• [TEXT BLOCK]:

◆ ◆ ◆ ◆

Albright, Tenley (1935—)

views updated

Albright, Tenley (1935—)

American figure skater and surgeon, five-time winner of U.S. women's championship, and first American to win an Olympic gold medal in figure skating. Name variations: "Dr. Tenley." Born Tenley Emma Albright on July 18, 1935, in Newton Center, Massachusetts; daughter of Hollis L. (a surgeon) and Elin Peterson (a housewife) Albright; graduated from Radcliffe College, 1957, and Harvard Medical School, M.D., 1961; married Tudor Gardiner, in 1962 (divorced); married Gerald W. Blakeley; children: (first marriage) three daughters, Lilla Rhys Gardiner; Erin Albright Gardiner; Elee Emma Gardiner.

◆ ◆ ◆ ◆

• [DATA TO EXAMINE]:
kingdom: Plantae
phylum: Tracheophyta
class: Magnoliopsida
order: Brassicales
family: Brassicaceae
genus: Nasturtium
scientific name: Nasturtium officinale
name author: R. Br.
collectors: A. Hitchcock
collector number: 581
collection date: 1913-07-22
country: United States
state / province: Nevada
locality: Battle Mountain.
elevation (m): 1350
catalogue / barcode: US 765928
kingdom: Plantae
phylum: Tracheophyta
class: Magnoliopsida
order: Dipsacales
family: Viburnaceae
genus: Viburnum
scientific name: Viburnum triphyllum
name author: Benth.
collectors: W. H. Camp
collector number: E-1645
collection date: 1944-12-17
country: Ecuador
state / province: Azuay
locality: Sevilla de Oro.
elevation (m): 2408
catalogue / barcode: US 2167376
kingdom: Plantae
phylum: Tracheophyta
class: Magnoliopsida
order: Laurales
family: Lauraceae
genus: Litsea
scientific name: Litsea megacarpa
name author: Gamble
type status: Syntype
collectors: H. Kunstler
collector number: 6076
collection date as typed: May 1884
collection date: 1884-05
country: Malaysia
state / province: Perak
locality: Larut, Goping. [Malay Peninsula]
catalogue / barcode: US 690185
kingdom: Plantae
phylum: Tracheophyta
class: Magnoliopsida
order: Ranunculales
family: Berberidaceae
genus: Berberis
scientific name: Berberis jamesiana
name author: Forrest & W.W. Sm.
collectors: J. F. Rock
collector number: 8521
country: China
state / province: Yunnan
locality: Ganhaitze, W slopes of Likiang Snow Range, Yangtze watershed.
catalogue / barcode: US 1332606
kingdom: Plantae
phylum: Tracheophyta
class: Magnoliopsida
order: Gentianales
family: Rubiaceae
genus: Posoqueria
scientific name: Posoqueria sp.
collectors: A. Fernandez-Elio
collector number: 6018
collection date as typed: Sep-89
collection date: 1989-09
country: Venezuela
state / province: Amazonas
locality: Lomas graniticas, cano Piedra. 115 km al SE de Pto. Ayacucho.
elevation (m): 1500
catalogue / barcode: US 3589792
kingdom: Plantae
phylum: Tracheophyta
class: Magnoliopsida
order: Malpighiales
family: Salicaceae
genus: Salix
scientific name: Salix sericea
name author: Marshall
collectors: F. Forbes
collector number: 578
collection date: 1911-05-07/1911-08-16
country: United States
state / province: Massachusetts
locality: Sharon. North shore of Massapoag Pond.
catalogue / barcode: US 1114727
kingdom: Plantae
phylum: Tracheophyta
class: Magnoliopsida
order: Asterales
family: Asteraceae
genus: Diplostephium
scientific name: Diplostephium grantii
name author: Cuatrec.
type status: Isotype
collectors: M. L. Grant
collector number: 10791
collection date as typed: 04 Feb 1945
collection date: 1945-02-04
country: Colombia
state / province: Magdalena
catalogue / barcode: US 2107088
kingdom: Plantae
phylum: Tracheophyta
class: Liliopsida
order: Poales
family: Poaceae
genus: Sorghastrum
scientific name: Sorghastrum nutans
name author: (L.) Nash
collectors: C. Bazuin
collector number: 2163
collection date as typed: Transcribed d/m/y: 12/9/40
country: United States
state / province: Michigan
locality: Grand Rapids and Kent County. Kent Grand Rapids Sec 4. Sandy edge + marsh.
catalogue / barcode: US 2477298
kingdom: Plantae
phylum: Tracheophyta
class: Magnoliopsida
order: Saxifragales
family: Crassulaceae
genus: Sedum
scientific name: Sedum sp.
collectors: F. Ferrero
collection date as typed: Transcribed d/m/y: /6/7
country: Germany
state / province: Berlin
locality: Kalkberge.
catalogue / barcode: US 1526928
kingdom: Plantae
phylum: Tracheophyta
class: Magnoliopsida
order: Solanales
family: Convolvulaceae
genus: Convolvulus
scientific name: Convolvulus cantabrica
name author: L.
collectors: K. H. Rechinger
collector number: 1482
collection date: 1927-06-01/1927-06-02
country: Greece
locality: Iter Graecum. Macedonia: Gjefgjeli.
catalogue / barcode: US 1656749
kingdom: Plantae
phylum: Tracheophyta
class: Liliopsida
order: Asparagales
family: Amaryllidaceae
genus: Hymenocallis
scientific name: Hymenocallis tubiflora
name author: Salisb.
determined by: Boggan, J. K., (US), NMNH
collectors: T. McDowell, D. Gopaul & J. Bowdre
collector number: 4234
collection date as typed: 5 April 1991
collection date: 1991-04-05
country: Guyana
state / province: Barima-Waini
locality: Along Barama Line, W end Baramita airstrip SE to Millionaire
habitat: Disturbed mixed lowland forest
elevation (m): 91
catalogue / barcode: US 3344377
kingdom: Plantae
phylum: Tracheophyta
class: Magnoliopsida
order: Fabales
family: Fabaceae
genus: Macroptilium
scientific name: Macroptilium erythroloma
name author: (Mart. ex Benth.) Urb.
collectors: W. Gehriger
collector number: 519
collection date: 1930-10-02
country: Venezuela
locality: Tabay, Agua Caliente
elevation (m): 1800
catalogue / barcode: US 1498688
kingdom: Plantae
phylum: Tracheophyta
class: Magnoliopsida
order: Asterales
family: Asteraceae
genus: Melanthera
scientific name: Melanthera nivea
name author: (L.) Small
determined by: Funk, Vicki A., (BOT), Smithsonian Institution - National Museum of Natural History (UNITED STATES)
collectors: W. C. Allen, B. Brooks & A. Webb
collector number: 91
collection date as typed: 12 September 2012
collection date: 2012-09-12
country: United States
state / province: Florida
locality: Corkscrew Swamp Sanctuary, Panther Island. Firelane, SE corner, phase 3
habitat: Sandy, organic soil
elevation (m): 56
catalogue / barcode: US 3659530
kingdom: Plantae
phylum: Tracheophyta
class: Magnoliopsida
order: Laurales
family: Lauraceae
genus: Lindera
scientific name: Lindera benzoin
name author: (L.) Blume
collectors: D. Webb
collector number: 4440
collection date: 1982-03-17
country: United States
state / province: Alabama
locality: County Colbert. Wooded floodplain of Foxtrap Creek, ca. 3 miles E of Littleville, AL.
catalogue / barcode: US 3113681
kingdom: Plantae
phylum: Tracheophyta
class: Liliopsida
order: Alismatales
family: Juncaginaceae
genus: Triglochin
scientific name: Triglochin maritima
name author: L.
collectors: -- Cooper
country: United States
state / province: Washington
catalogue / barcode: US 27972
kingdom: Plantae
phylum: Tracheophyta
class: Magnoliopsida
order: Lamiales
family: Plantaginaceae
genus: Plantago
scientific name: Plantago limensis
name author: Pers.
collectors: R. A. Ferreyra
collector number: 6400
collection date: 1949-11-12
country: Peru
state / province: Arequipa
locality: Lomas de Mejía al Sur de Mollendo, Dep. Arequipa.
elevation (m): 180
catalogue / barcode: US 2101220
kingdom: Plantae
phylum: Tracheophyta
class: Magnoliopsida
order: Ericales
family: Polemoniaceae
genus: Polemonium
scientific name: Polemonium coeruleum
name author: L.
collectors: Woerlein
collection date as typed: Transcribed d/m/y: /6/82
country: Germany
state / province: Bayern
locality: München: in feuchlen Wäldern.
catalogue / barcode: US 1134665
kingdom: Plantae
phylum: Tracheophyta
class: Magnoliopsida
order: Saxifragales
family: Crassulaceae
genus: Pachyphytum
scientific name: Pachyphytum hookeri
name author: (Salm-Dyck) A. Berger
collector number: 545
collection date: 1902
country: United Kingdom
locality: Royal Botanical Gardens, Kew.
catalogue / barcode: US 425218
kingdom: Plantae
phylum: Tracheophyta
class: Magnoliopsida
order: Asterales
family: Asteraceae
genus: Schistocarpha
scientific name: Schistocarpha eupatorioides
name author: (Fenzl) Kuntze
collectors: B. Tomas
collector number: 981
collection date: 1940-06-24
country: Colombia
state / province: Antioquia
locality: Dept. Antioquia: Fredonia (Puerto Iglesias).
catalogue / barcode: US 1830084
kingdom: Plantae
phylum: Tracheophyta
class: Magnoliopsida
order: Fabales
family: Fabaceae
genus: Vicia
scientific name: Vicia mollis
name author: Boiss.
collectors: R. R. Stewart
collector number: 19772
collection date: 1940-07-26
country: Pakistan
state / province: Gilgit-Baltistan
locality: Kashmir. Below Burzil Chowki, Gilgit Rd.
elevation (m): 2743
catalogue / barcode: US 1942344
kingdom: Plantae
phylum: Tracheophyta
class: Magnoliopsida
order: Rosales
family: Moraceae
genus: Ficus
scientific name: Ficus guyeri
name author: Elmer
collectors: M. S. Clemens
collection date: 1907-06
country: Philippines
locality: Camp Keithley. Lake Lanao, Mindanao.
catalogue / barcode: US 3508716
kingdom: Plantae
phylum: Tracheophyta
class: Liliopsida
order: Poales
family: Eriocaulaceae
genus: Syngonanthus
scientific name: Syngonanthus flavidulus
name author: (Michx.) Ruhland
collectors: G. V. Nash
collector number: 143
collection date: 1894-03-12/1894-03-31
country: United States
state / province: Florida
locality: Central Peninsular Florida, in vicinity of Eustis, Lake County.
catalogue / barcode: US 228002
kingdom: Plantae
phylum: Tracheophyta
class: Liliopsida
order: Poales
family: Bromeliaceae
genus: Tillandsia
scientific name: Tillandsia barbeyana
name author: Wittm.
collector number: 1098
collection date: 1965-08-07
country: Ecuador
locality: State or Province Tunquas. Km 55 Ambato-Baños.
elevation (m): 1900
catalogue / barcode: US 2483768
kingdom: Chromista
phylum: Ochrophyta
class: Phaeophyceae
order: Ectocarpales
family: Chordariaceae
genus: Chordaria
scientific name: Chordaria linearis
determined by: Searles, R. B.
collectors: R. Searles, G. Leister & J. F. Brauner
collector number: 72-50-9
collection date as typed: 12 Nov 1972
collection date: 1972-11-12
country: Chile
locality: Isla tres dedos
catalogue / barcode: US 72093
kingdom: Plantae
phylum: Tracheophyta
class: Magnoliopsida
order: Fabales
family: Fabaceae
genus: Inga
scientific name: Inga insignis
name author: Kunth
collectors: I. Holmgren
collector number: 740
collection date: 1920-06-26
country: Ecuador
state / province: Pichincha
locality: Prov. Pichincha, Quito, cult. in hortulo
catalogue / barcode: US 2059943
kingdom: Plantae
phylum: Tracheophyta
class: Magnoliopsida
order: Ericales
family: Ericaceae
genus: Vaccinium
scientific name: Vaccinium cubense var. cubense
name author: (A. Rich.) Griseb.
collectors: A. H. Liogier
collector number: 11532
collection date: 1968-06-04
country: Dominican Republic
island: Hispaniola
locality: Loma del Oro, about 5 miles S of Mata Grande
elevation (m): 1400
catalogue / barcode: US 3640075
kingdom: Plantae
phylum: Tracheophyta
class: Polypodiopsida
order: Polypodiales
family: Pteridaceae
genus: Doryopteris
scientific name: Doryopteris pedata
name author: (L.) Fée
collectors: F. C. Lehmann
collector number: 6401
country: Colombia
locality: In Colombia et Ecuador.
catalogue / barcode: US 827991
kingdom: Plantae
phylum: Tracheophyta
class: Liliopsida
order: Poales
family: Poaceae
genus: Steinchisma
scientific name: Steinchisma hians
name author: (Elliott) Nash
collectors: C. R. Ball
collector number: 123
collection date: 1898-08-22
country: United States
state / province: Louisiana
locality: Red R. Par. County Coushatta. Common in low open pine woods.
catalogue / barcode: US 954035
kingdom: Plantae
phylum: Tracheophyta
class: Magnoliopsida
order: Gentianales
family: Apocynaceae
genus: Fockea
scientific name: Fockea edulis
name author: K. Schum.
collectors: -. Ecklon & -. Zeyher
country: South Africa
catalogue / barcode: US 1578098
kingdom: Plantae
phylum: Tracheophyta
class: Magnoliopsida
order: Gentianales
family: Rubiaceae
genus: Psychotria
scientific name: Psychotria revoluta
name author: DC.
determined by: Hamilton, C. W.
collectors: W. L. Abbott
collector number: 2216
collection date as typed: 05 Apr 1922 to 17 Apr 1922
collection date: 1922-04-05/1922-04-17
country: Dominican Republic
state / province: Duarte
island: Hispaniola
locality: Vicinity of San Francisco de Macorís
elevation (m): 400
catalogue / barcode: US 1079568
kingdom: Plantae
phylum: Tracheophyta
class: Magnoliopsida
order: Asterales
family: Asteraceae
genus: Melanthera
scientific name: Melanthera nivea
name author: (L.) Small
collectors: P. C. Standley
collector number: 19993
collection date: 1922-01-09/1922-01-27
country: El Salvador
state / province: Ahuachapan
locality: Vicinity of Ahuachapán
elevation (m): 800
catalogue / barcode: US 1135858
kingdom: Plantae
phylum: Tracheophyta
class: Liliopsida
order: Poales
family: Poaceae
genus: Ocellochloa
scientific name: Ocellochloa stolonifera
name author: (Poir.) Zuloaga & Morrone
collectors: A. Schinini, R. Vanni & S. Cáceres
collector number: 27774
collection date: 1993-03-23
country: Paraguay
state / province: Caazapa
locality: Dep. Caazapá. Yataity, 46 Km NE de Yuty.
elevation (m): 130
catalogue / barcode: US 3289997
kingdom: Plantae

◆ ◆ ◆ ◆

• [STUDY QUESTIONS]:
- A) In the Tenley Albright entry, where was she born?
- B) Write the next part of the Tenley Albright entry, starting after the list of her children.

• [RESPONSE LIST]:
- A) Newton Center, Massachusetts.

- B)
Earned regional championship figure-skating title for age 12 and under (1947); winner of the U.S. Ladies Novice championship at age 13; winner of the U.S. Ladies Junior title at 14, and the U.S. Ladies Senior title at 16; winner of the U.S. National figure-skating championships five times (1952–56); first

American woman to win the World amateur women's free-skating title (1953); first American to capture an Olympic gold medal in figure skating (1956); first woman to be named to the U.S. Olympic Committee (1976); first woman to be admitted to the Harvard University Hall of Fame (1974); also admitted to U.S. Figure Skating Hall of Fame (1976) and Olympic Hall of Fame (1988).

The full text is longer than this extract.